Apple’s Tax Bill Raises Questions About US Multinationals

Are the moves by governments simply a race towards a tax-free system for the largest companies?


The news broke at the very end of August that Apple had been ordered to pay up to $14.5 billion for illegal tax benefits in Ireland, raising some serious questions about the EU’s arrangement with US multinationals. The relationship has always been a prickly one, with the EU concerned about protecting itself from monopolization and clamping down on some complex, morally ambiguous, but effective, tax arrangements made by some of the world’s biggest companies.
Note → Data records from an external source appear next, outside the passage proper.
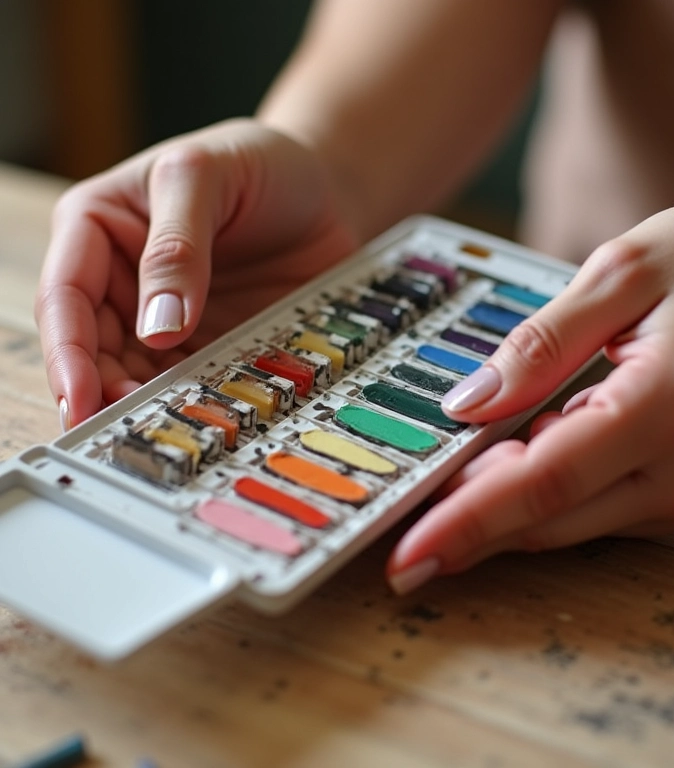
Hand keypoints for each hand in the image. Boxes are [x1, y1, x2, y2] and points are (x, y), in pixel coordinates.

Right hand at [36, 118, 357, 428]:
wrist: (326, 187)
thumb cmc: (258, 161)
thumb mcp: (205, 174)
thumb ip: (176, 244)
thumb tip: (157, 327)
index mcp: (100, 227)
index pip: (66, 295)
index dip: (68, 351)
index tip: (82, 396)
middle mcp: (127, 279)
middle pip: (97, 346)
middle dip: (105, 389)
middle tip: (128, 428)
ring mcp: (171, 315)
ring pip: (142, 371)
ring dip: (150, 404)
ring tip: (169, 429)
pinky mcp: (214, 338)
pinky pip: (197, 377)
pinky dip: (198, 399)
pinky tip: (207, 416)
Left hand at [387, 197, 673, 593]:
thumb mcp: (619, 273)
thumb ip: (539, 344)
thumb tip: (467, 405)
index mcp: (665, 404)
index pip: (544, 481)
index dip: (469, 522)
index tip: (407, 554)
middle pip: (547, 519)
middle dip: (465, 534)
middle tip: (396, 545)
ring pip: (563, 524)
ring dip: (492, 520)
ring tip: (427, 513)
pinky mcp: (669, 485)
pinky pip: (583, 507)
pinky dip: (529, 502)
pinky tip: (488, 482)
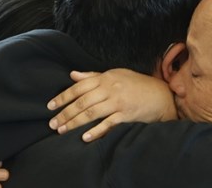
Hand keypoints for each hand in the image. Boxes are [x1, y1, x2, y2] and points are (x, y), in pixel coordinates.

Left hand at [47, 69, 176, 141]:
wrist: (160, 95)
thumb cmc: (137, 84)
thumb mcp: (116, 75)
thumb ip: (93, 76)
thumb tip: (72, 75)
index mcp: (106, 77)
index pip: (79, 86)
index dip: (63, 96)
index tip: (50, 106)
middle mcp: (111, 88)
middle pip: (82, 101)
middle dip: (65, 113)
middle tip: (53, 123)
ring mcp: (118, 102)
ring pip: (92, 112)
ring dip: (75, 122)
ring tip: (62, 130)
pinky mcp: (126, 114)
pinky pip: (108, 123)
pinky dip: (96, 131)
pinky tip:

The European Commission found that Ireland had been granting tax benefits to Apple specifically, a move illegal under EU law. ‘Member States cannot give tax benefits to selected companies – this is illegal under EU state aid rules,’ Commissioner Margrethe Vestager wrote. ‘The Commission’s investigation concluded that Ireland granted illegal tax benefits to Apple, which enabled it to pay substantially less tax than other businesses over many years. In fact, this selective treatment allowed Apple to pay an effective corporate tax rate of 1 per cent on its European profits in 2003 down to 0.005 per cent in 2014.’

The report states that almost all profits allocated to their head office existed only on paper, and were subsequently left untaxed. The Commission iterated that ‘this decision does not call into question Ireland’s general tax system or its corporate tax rate’ - which stands at a low 12.5% - but the country has been told to ‘recover the legal aid,’ to the tune of $14.5 billion.

The sheer size of Apple’s tax bill is set to cause a significant political problem for Ireland’s government. The money will likely take years to come into government hands, after being placed into an escrow account for the duration of a series of appeals - during which time the government will doubtless be heavily criticised for avoiding collecting the money from Apple. The amount is such that it’s become a big story, and the avoidance of a $14.5 billion windfall will be a difficult political move for the Irish public to accept. Indeed, Minister for Finance Michael Noonan has already expressed his displeasure at the ruling, in a strongly worded statement declaring his intention to appeal.

But the decision reflects a wider EU backlash against large (mainly US) multinationals operating in European markets. Tax avoidance is an injustice that’s found significant resistance from grass roots organizations and some governments in recent times, which makes the EU’s ruling incredibly significant given Apple’s size. The decision may encourage those companies with complex and legal, yet morally duplicitous tax arrangements to reexamine their structures.

In the wake of the decision, the UK has been quick to announce that Apple is ‘welcome’ to cross the Irish Sea. The UK alone reportedly loses out on an approximate £69.9 billion per year thanks to corporate tax avoidance, though, and the backlash to such a move would likely be strong. The situation for tax in the UK post-Brexit is yet to be made clear, with a few options available, but it remains to be seen whether the nation will clamp down or relax its tax collection to encourage investment in the area. Many will celebrate the EU’s decision to fight back against legal corporate tax evasion, and others will see it as yet another stick from the EU to beat US multinationals with. Either way you look at it, though, the decision is a historic one in a world growing increasingly dominated by a handful of vast companies.